Your assignment ->
Write out the text of all the records below again, substituting "Helpful Links" for every occurrence of "Useful Links" and leaving everything else unchanged. Leave out the pictures.
-------- Data for analysis --------
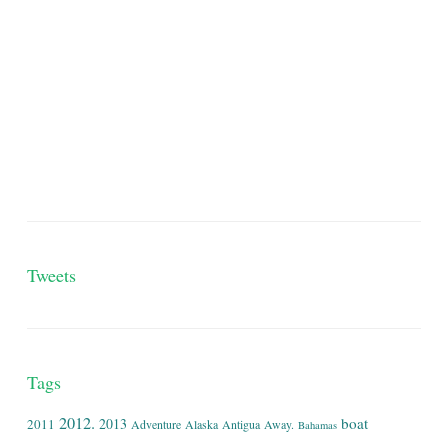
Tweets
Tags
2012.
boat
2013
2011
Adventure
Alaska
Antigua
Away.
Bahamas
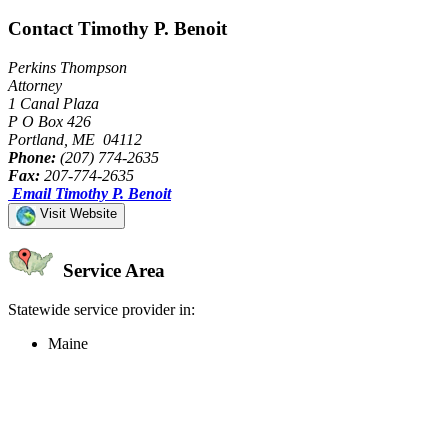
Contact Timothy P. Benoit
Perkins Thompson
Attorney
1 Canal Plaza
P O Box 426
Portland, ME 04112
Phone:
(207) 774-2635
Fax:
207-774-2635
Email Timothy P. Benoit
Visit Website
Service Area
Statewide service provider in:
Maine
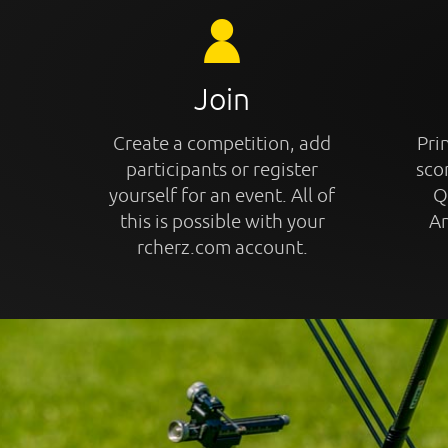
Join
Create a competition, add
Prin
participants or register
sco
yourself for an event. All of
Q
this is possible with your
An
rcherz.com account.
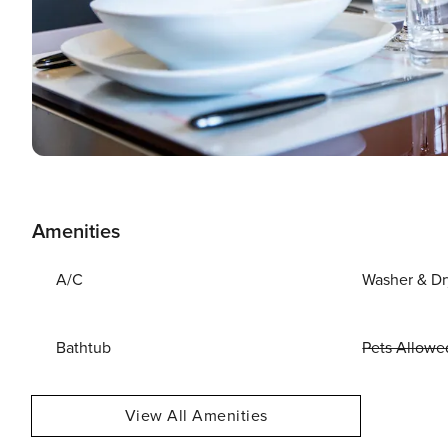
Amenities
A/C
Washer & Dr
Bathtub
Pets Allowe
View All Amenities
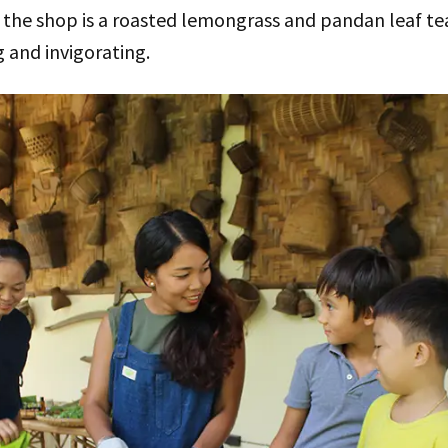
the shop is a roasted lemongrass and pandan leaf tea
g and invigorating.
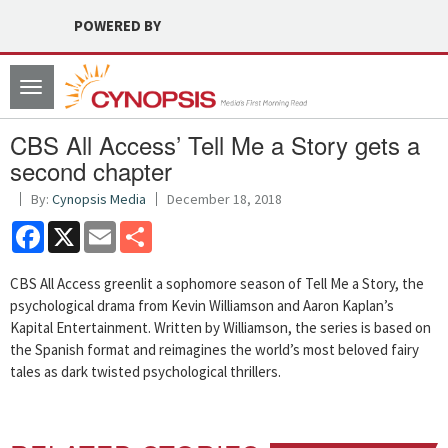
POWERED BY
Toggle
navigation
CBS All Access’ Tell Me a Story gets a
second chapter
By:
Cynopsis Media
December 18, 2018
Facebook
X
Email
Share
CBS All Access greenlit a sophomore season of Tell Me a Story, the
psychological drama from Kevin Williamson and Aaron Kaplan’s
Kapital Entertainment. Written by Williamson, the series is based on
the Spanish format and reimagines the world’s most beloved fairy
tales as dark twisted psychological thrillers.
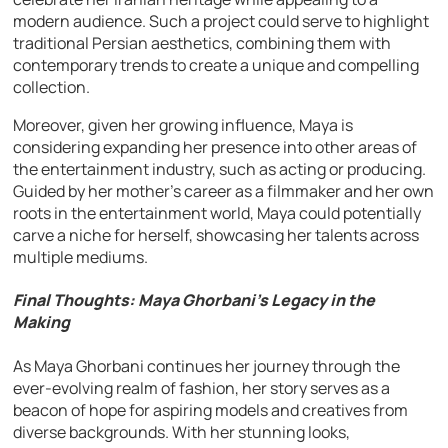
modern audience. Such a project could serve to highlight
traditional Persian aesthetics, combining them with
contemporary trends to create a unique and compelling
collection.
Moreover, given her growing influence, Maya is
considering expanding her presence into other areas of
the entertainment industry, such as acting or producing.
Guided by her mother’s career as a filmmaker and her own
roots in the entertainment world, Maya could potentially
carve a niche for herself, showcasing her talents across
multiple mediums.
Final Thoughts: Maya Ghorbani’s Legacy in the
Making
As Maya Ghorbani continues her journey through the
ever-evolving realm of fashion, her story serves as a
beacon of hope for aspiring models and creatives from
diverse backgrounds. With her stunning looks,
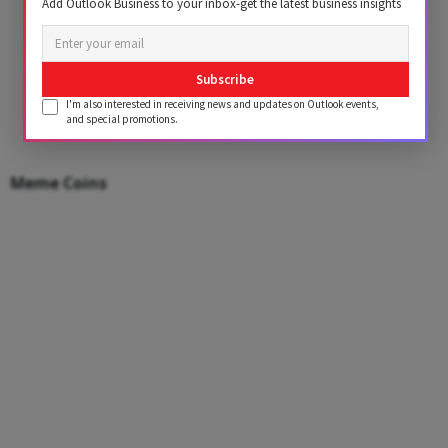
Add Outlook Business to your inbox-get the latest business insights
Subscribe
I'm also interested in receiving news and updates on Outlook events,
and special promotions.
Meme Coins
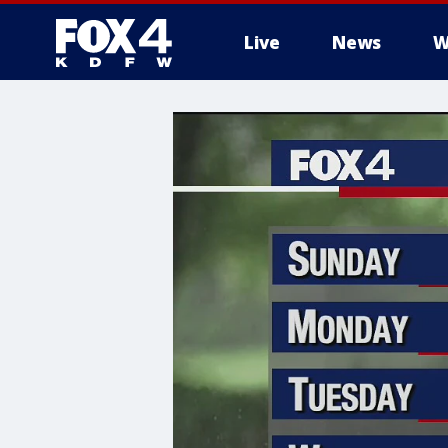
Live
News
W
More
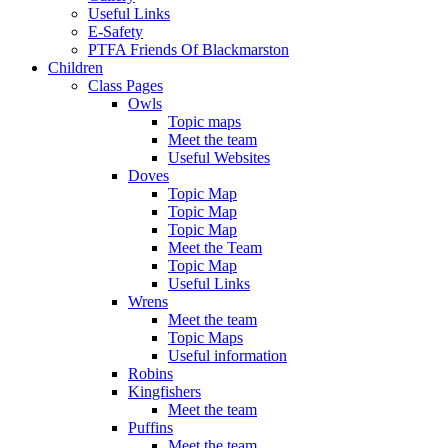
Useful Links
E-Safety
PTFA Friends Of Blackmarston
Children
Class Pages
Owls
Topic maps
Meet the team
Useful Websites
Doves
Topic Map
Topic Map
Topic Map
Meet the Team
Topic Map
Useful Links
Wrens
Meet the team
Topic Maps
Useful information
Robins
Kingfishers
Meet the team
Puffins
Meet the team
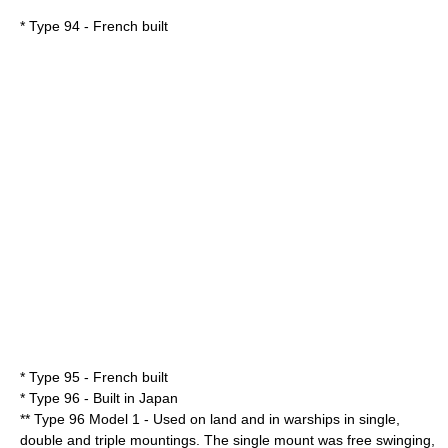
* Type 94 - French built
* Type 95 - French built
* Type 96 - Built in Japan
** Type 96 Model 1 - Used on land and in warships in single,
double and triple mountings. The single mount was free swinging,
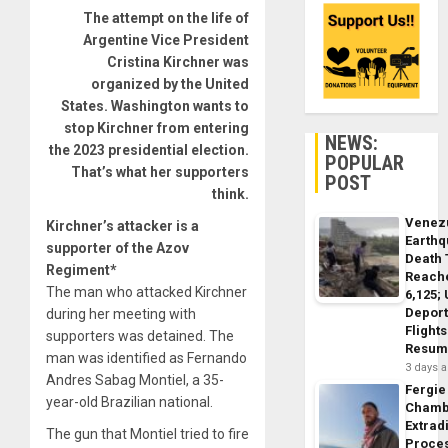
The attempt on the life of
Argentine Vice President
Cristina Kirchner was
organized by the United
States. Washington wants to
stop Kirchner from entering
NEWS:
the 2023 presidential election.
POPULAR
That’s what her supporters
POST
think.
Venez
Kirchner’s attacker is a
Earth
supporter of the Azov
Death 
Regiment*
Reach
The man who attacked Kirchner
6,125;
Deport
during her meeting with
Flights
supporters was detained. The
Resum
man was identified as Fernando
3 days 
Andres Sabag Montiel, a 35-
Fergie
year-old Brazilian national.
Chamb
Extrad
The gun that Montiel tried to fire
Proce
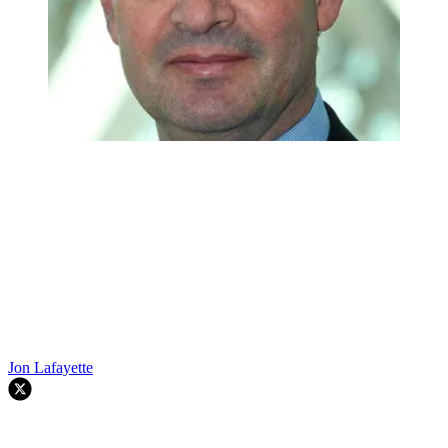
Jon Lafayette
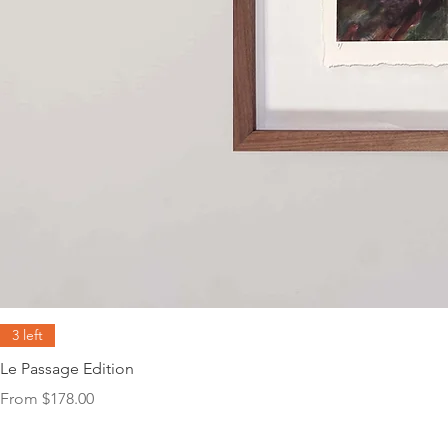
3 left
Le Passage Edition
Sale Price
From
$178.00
--------
Answer space ->
Tweets
Tags
2012.
boat
2013
2011
Adventure
Alaska
Antigua
Away.
Bahamas
Contact Timothy P. Benoit
Perkins Thompson
Attorney
1 Canal Plaza
P O Box 426
Portland, ME 04112
Phone:
(207) 774-2635
Fax:
207-774-2635
Email Timothy P. Benoit
Visit Website
Service Area
Statewide service provider in:
Maine
Join
Create a competition, add
Prin
participants or register
sco
yourself for an event. All of
Q
this is possible with your
An
rcherz.com account.
Amenities
A/C
Washer & Dr
Bathtub
Pets Allowe
View All Amenities
the shop is a roasted lemongrass and pandan leaf tea
g and invigorating.
POWERED BY
Toggle
navigation
CBS All Access’ Tell Me a Story gets a
second chapter
By:
Cynopsis Media
December 18, 2018
Facebook
X
Email
Share
CBS All Access greenlit a sophomore season of Tell Me a Story, the
psychological drama from Kevin Williamson and Aaron Kaplan’s
Kapital Entertainment. Written by Williamson, the series is based on
the Spanish format and reimagines the world’s most beloved fairy
tales as dark twisted psychological thrillers.
modern audience. Such a project could serve to highlight
traditional Persian aesthetics, combining them with
contemporary trends to create a unique and compelling
collection.
Moreover, given her growing influence, Maya is
considering expanding her presence into other areas of
the entertainment industry, such as acting or producing.
Guided by her mother’s career as a filmmaker and her own
roots in the entertainment world, Maya could potentially
carve a niche for herself, showcasing her talents across
multiple mediums.
Final Thoughts: Maya Ghorbani’s Legacy in the
Making
As Maya Ghorbani continues her journey through the
ever-evolving realm of fashion, her story serves as a
beacon of hope for aspiring models and creatives from
diverse backgrounds. With her stunning looks,
Add Outlook Business to your inbox-get the latest business insights
Subscribe
I'm also interested in receiving news and updates on Outlook events,
and special promotions.
Meme Coins
Live
News
W
More
Helpful Links
E-Safety
PTFA Friends Of Blackmarston
Children
Class Pages
Owls
Topic maps
Meet the team
Useful Websites
Doves
Topic Map
Topic Map
Topic Map
Meet the Team
Topic Map
Helpful Links
Wrens
Meet the team
Topic Maps
Useful information
Robins
Kingfishers
Meet the team
Puffins
Meet the team
* Type 94 - French built
* Type 95 - French built
* Type 96 - Built in Japan
** Type 96 Model 1 - Used on land and in warships in single,
double and triple mountings. The single mount was free swinging,
The attempt on the life of
Argentine Vice President
Cristina Kirchner was
organized by the United
States. Washington wants to
stop Kirchner from entering
NEWS:
the 2023 presidential election.
POPULAR
That’s what her supporters
POST
think.
Venez
Kirchner’s attacker is a
Earth
supporter of the Azov
Death 
Regiment*
Reach
The man who attacked Kirchner
6,125;
Deport
during her meeting with
Flights
supporters was detained. The
Resum
man was identified as Fernando
3 days 
Andres Sabag Montiel, a 35-
Fergie
year-old Brazilian national.
Chamb
Extrad
The gun that Montiel tried to fire
Proce
Jon Lafayette
3 left
Le Passage Edition
Sale Price
From
$178.00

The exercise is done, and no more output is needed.